--- Start of Exercise data ---
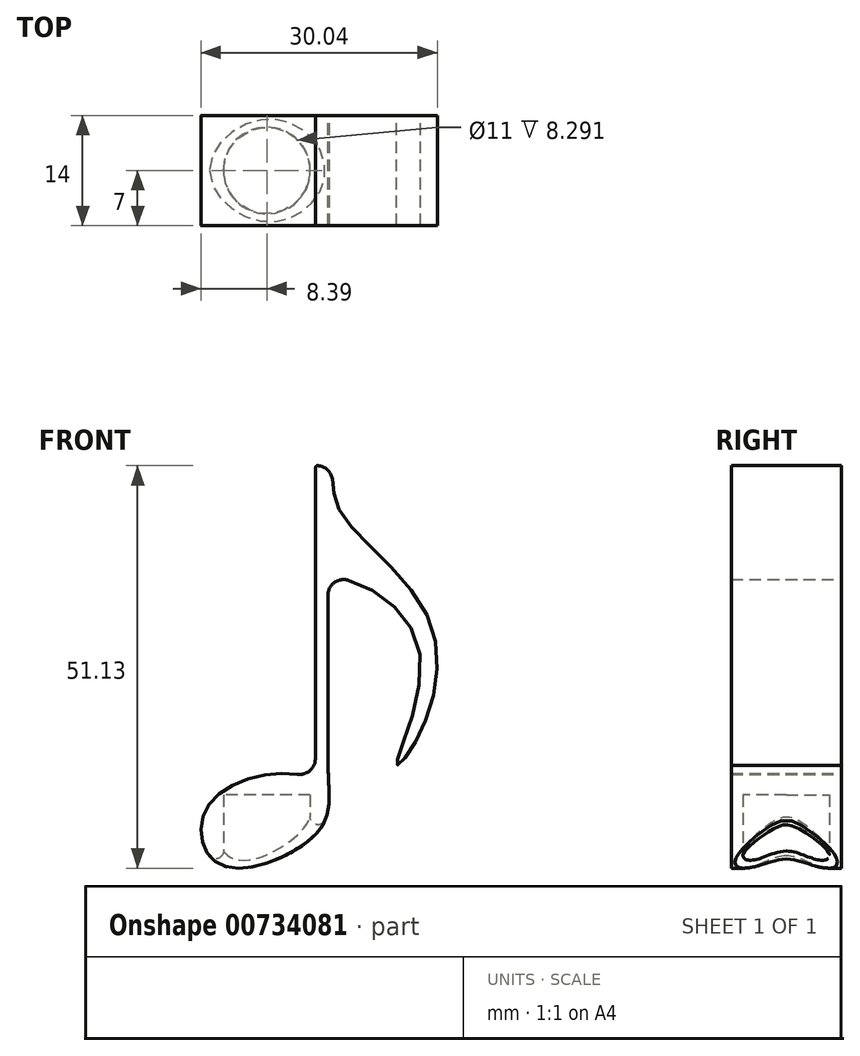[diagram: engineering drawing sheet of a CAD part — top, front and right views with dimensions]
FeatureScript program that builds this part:
annotation { "Feature Type Name" : "Feature", "Feature Type Description" : "" }
export const myFeature = defineFeature(function(context is Context, id is Id, definition is map)
    precondition{}
    {
        {
            var Q0;
            Q0=qCreatedBy(makeId("Top.planeOp"),FACE);
            var sketch = newSketch(context, id + "F0", { "sketchPlane" : qUnion([Q0])});
            skCircle(sketch, "E0", {"center": v(0, 0) * mm, "radius": 5.5 * mm});
            skSolve(sketch);
        }
        {
            var Q0;
            Q0 = qSketchRegion(id + "F0", true);
            extrude(context, id + "F1", {"entities" : qUnion([Q0]), "depth" : 154.7 * mm, "offsetDistance" : 25 * mm});
        }
        {
            var Q0;
            Q0=qCreatedBy(makeId("Front.planeOp"),FACE);
            var sketch = newSketch(context, id + "F2", { "sketchPlane" : qUnion([Q0])});
            skFitSpline(sketch, "E1", {"points": [v(6.16, 156.54) * mm, v(-7.23, 153.68) * mm, v(-6.05, 145.94) * mm, v(5.4, 148.97) * mm, v(7.75, 156.63) * mm], "startDerivative": vector(-33.3, 20.7) * mm, "endDerivative": vector(-6.94, 49.4) * mm});
            skLineSegment(sketch, "E2", {"start": v(7.75, 156.63) * mm, "end": v(7.75, 180.07) * mm});
            skFitSpline(sketch, "E3", {"points": [v(7.75, 182.51) * mm, v(19.39, 172.91) * mm, v(16.47, 158.56) * mm, v(18.76, 161.26) * mm, v(20.62, 176.92) * mm, v(9.1, 191.08) * mm, v(7.75, 196.54) * mm], "startDerivative": vector(69.57, -6.3) * mm, "endDerivative": vector(-25.18, 43.4) * mm});
            skLineSegment(sketch, "E4", {"start": v(6.34, 196.54) * mm, "end": v(6.16, 196.54) * mm});
            skLineSegment(sketch, "E5", {"start": v(6.16, 196.54) * mm, "end": v(6.16, 159.31) * mm});
            skArc(sketch, "E6.filletArc", {"start": v(3.85, 157.34) * mm, "mid": v(5.46, 157.8) * mm, "end": v(6.16, 159.31) * mm});
            skArc(sketch, "E7.filletArc", {"start": v(10.34, 181.98) * mm, "mid": v(8.57, 181.68) * mm, "end": v(7.75, 180.07) * mm});
            skArc(sketch, "E8.filletArc", {"start": v(8.31, 194.84) * mm, "mid": v(7.64, 196.06) * mm, "end": v(6.34, 196.54) * mm});
            skSolve(sketch);
        }
        {
            var Q0;
            Q0 = qSketchRegion(id + "F2", true);
            extrude(context, id + "F3", {"entities" : qUnion([Q0]), "depth" : 7 * mm, "offsetDistance" : 25 * mm, "hasSecondDirection" : true, "secondDirectionOppositeDirection" : true, "secondDirectionDepth" : 7 * mm});
        }
        {
            var Q0;
            Q0=makeQuery(id+"F3.opExtrude","SWEPT_EDGE",EDGE,{"disambiguationData":[OSD([sQuery(id+"F2.wireOp",EDGE,"E4"),sQuery(id+"F2.wireOp",EDGE,"E5")])]});
            fillet(context, id + "F4", {"entities" : qUnion([Q0]), "radius" : 0.3 * mm, "tangentPropagation" : true, "allowEdgeOverflow" : false});
        }
        {
            var Q0;
            Q0=makeQuery(id+"F3.opExtrude","SWEPT_EDGE",EDGE,{"disambiguationData":[OSD([sQuery(id+"F2.wireOp",EDGE,"E1"),sQuery(id+"F2.wireOp",EDGE,"E2")])]});
            fillet(context, id + "F5", {"entities" : qUnion([Q0]), "radius" : 81.87 * mm, "tangentPropagation" : true, "allowEdgeOverflow" : false});
        }
        {
            var Q0;
            Q0=makeQuery(id+"F1.opExtrude","SWEPT_BODY",BODY,{"disambiguationData":[OSD([sQuery(id+"F0.wireOp",EDGE,"E0")])]});
            var Q1;
            Q1=makeQuery(id+"F3.opExtrude","SWEPT_BODY",BODY,{"disambiguationData":[OSD([sQuery(id+"F2.wireOp",EDGE,"E1"),sQuery(id+"F2.wireOp",EDGE,"E2"),sQuery(id+"F2.wireOp",EDGE,"E3"),sQuery(id+"F2.wireOp",EDGE,"E4"),sQuery(id+"F2.wireOp",EDGE,"E5"),sQuery(id+"F2.wireOp",EDGE,"E6.filletArc"),sQuery(id+"F2.wireOp",EDGE,"E7.filletArc"),sQuery(id+"F2.wireOp",EDGE,"E8.filletArc")])]});
            booleanBodies(context, id + "F6", {"operationType" : BooleanOperationType.SUBTRACTION, "tools" : qUnion([Q0]), "targets" : qUnion([Q1])});
        }
        {
            var Q0;
            Q0=makeQuery(id+"F6.opBoolean","INTERSECT",EDGE,{"derivedFrom":[makeQuery(id+"F1.opExtrude","SWEPT_FACE",FACE,{"disambiguationData":[OSD([sQuery(id+"F0.wireOp",EDGE,"E0")])]}),makeQuery(id+"F3.opExtrude","SWEPT_FACE",FACE,{"disambiguationData":[OSD([sQuery(id+"F2.wireOp",EDGE,"E1")])]})]});
            fillet(context, id + "F7", {"entities" : qUnion([Q0]), "radius" : 1 * mm, "tangentPropagation" : true, "allowEdgeOverflow" : false});
        }
    });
--- End of Exercise data ---
Written problem => Quote all the lines of the records above word for word, leaving out the pictures.

The output =>
[diagram: engineering drawing sheet of a CAD part — top, front and right views with dimensions]
FeatureScript program that builds this part:
annotation { "Feature Type Name" : "Feature", "Feature Type Description" : "" }
export const myFeature = defineFeature(function(context is Context, id is Id, definition is map)
    precondition{}
    {
        {
            var Q0;
            Q0=qCreatedBy(makeId("Top.planeOp"),FACE);
            var sketch = newSketch(context, id + "F0", { "sketchPlane" : qUnion([Q0])});
            skCircle(sketch, "E0", {"center": v(0, 0) * mm, "radius": 5.5 * mm});
            skSolve(sketch);
        }
        {
            var Q0;
            Q0 = qSketchRegion(id + "F0", true);
            extrude(context, id + "F1", {"entities" : qUnion([Q0]), "depth" : 154.7 * mm, "offsetDistance" : 25 * mm});
        }
        {
            var Q0;
            Q0=qCreatedBy(makeId("Front.planeOp"),FACE);
            var sketch = newSketch(context, id + "F2", { "sketchPlane" : qUnion([Q0])});
            skFitSpline(sketch, "E1", {"points": [v(6.16, 156.54) * mm, v(-7.23, 153.68) * mm, v(-6.05, 145.94) * mm, v(5.4, 148.97) * mm, v(7.75, 156.63) * mm], "startDerivative": vector(-33.3, 20.7) * mm, "endDerivative": vector(-6.94, 49.4) * mm});
            skLineSegment(sketch, "E2", {"start": v(7.75, 156.63) * mm, "end": v(7.75, 180.07) * mm});
            skFitSpline(sketch, "E3", {"points": [v(7.75, 182.51) * mm, v(19.39, 172.91) * mm, v(16.47, 158.56) * mm, v(18.76, 161.26) * mm, v(20.62, 176.92) * mm, v(9.1, 191.08) * mm, v(7.75, 196.54) * mm], "startDerivative": vector(69.57, -6.3) * mm, "endDerivative": vector(-25.18, 43.4) * mm});
            skLineSegment(sketch, "E4", {"start": v(6.34, 196.54) * mm, "end": v(6.16, 196.54) * mm});
            skLineSegment(sketch, "E5", {"start": v(6.16, 196.54) * mm, "end": v(6.16, 159.31) * mm});
            skArc(sketch, "E6.filletArc", {"start": v(3.85, 157.34) * mm, "mid": v(5.46, 157.8) * mm, "end": v(6.16, 159.31) * mm});
            skArc(sketch, "E7.filletArc", {"start": v(10.34, 181.98) * mm, "mid": v(8.57, 181.68) * mm, "end": v(7.75, 180.07) * mm});
            skArc(sketch, "E8.filletArc", {"start": v(8.31, 194.84) * mm, "mid": v(7.64, 196.06) * mm, "end": v(6.34, 196.54) * mm});
            skSolve(sketch);
        }
        {
            var Q0;
            Q0 = qSketchRegion(id + "F2", true);
            extrude(context, id + "F3", {"entities" : qUnion([Q0]), "depth" : 7 * mm, "offsetDistance" : 25 * mm, "hasSecondDirection" : true, "secondDirectionOppositeDirection" : true, "secondDirectionDepth" : 7 * mm});
        }
        {
            var Q0;
            Q0=makeQuery(id+"F3.opExtrude","SWEPT_EDGE",EDGE,{"disambiguationData":[OSD([sQuery(id+"F2.wireOp",EDGE,"E4"),sQuery(id+"F2.wireOp",EDGE,"E5")])]});
            fillet(context, id + "F4", {"entities" : qUnion([Q0]), "radius" : 0.3 * mm, "tangentPropagation" : true, "allowEdgeOverflow" : false});
        }
        {
            var Q0;
            Q0=makeQuery(id+"F3.opExtrude","SWEPT_EDGE",EDGE,{"disambiguationData":[OSD([sQuery(id+"F2.wireOp",EDGE,"E1"),sQuery(id+"F2.wireOp",EDGE,"E2")])]});
            fillet(context, id + "F5", {"entities" : qUnion([Q0]), "radius" : 81.87 * mm, "tangentPropagation" : true, "allowEdgeOverflow" : false});
        }
        {
            var Q0;
            Q0=makeQuery(id+"F1.opExtrude","SWEPT_BODY",BODY,{"disambiguationData":[OSD([sQuery(id+"F0.wireOp",EDGE,"E0")])]});
            var Q1;
            Q1=makeQuery(id+"F3.opExtrude","SWEPT_BODY",BODY,{"disambiguationData":[OSD([sQuery(id+"F2.wireOp",EDGE,"E1"),sQuery(id+"F2.wireOp",EDGE,"E2"),sQuery(id+"F2.wireOp",EDGE,"E3"),sQuery(id+"F2.wireOp",EDGE,"E4"),sQuery(id+"F2.wireOp",EDGE,"E5"),sQuery(id+"F2.wireOp",EDGE,"E6.filletArc"),sQuery(id+"F2.wireOp",EDGE,"E7.filletArc"),sQuery(id+"F2.wireOp",EDGE,"E8.filletArc")])]});
            booleanBodies(context, id + "F6", {"operationType" : BooleanOperationType.SUBTRACTION, "tools" : qUnion([Q0]), "targets" : qUnion([Q1])});
        }
        {
            var Q0;
            Q0=makeQuery(id+"F6.opBoolean","INTERSECT",EDGE,{"derivedFrom":[makeQuery(id+"F1.opExtrude","SWEPT_FACE",FACE,{"disambiguationData":[OSD([sQuery(id+"F0.wireOp",EDGE,"E0")])]}),makeQuery(id+"F3.opExtrude","SWEPT_FACE",FACE,{"disambiguationData":[OSD([sQuery(id+"F2.wireOp",EDGE,"E1")])]})]});
            fillet(context, id + "F7", {"entities" : qUnion([Q0]), "radius" : 1 * mm, "tangentPropagation" : true, "allowEdgeOverflow" : false});
        }
    });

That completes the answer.